The motifs on the trucks can be categorized in five groups:

1. Idealized elements of life, such as the romanticized village, landscapes or beautiful women.
2. Elements from modern life, such as pictures of political figures or patriotic symbols.
3. Talismanic and fetish objects, such as horns, yak tails and items of clothing.
4. Talismanically or religiously loaded symbols, such as eyes and fish.
5. .Obvious religious symbols and images such as Buraq (a celestial horse that is believed to have carried the Prophet Muhammad on a spiritual journey to heaven).

However, by far the commonest religious symbols appearing on a truck are the Ka'ba and Prophets mosque, appearing on the left and right of the front of the truck somewhere towards the top.

Pakistani trucks transform the landscape into a check work of moving religious and cultural tableaus, mobile talismans through which the truckers protect themselves and their livelihood, and itinerant homes which bear visual testimony to the truckers' sense of place and belonging. It is not clearly established that either the truckers or the truck designers are entirely clear on what the symbolism of the motifs used in truck design actually is. In fact, many truckers I've talked to plead ignorance of all the symbols and claim that they are either purely aesthetic choices, or else were put there at the sole discretion of the truck designer. However, I would argue that religious images, even at their least denotative, or most abstract, are images nonetheless; they are perceived and – to paraphrase Paul Ricoeur – perception gives rise to symbols, and symbols give rise to thought and response.

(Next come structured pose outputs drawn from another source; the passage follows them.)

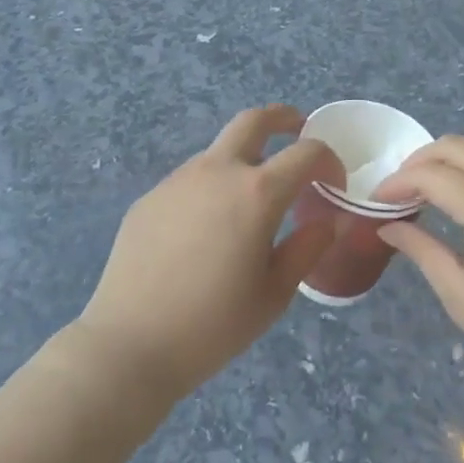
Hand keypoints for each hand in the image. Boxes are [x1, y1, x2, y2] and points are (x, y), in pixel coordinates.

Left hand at [74, 106, 344, 400]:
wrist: (129, 345)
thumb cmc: (213, 325)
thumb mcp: (275, 294)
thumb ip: (307, 248)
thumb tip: (329, 220)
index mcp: (257, 193)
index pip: (306, 153)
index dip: (329, 162)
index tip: (333, 184)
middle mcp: (217, 171)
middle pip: (253, 121)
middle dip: (282, 118)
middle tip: (297, 128)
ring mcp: (178, 180)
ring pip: (218, 152)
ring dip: (243, 160)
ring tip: (249, 202)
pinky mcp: (150, 198)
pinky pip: (189, 180)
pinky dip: (210, 188)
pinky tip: (204, 231)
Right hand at [375, 136, 463, 409]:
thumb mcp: (462, 296)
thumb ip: (423, 251)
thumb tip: (389, 228)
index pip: (432, 175)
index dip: (398, 182)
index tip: (376, 201)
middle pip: (459, 146)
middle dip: (421, 160)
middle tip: (399, 189)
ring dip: (452, 157)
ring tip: (428, 188)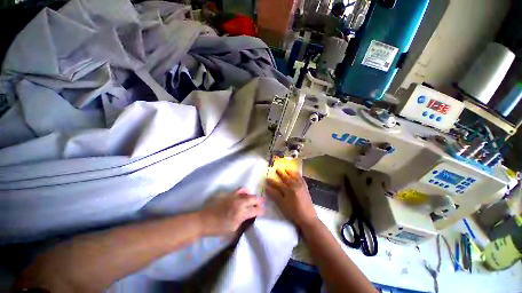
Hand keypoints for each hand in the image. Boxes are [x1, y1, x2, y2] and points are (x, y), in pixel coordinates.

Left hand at [198, 188, 263, 235]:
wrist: (203, 221)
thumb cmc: (218, 228)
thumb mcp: (233, 230)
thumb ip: (243, 223)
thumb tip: (249, 218)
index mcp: (241, 213)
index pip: (255, 210)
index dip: (261, 211)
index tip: (263, 212)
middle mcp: (239, 202)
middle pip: (253, 198)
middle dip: (259, 201)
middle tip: (260, 204)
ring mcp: (233, 196)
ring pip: (246, 192)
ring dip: (251, 195)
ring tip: (252, 198)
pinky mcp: (227, 193)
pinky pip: (238, 190)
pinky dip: (243, 192)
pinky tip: (243, 194)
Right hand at [266, 169, 317, 227]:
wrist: (308, 218)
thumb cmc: (293, 212)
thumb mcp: (282, 205)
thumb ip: (275, 195)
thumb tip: (267, 187)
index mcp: (288, 190)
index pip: (278, 184)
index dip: (272, 181)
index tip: (267, 178)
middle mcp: (295, 186)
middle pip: (286, 178)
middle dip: (281, 174)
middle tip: (277, 169)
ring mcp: (301, 187)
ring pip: (295, 177)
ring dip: (290, 172)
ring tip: (287, 169)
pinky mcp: (306, 189)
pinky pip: (302, 180)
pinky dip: (299, 176)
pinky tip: (297, 175)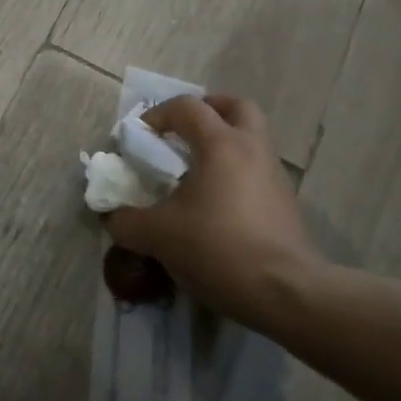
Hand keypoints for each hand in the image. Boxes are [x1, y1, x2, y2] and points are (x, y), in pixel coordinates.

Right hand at [106, 95, 322, 329]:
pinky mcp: (286, 203)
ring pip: (253, 139)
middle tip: (183, 131)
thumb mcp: (157, 236)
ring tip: (197, 171)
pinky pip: (258, 171)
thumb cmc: (217, 248)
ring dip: (226, 143)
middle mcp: (253, 148)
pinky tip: (217, 205)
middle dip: (208, 111)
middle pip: (237, 107)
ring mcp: (275, 175)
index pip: (188, 107)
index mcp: (221, 144)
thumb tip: (113, 216)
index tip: (139, 137)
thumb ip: (126, 221)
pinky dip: (236, 173)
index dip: (158, 115)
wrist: (285, 293)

I would argue that one can make sense of the Pakistan truck which, at first glance, appears to be an explosive expression of popular or folk art. The side panels are used to depict the imagined home, thereby situating the driver, who by definition is never at home, in a social geography. The nomadic nature of the driver is critical to his self-conception, consciously articulated by him in conversation as well as in the music he listens to. The truck functions not only as his home away from home, but also his means of livelihood as well as his partner. The last concern explains the general motivation to decorate the truck as well as to feminize it and endow it with bridal symbols. The symbolism connected with safety of person and livelihood dominates the truck and also the truckers behavior (visits to shrines, the interior of the truck).

Built into the symbol, as a perceptual metaphor, is the capacity to pattern responses concerning how the individual relates to the world or to the divine. Thus the symbols used in truck decoration in particular (and vehicle decoration in general), even when they are not consciously representative of a particular religious message in the iconic sense, are still shaped by a notion of the religious place of the individual, by a religious worldview, and they still elicit responses which are framed within the parameters of that particular worldview. That these religious symbols are pictorial, and that the religious responses are elicited by pictorial representation, raises many questions about the role of religious art in a society that views itself as resolutely aniconic, that discussion is for another time.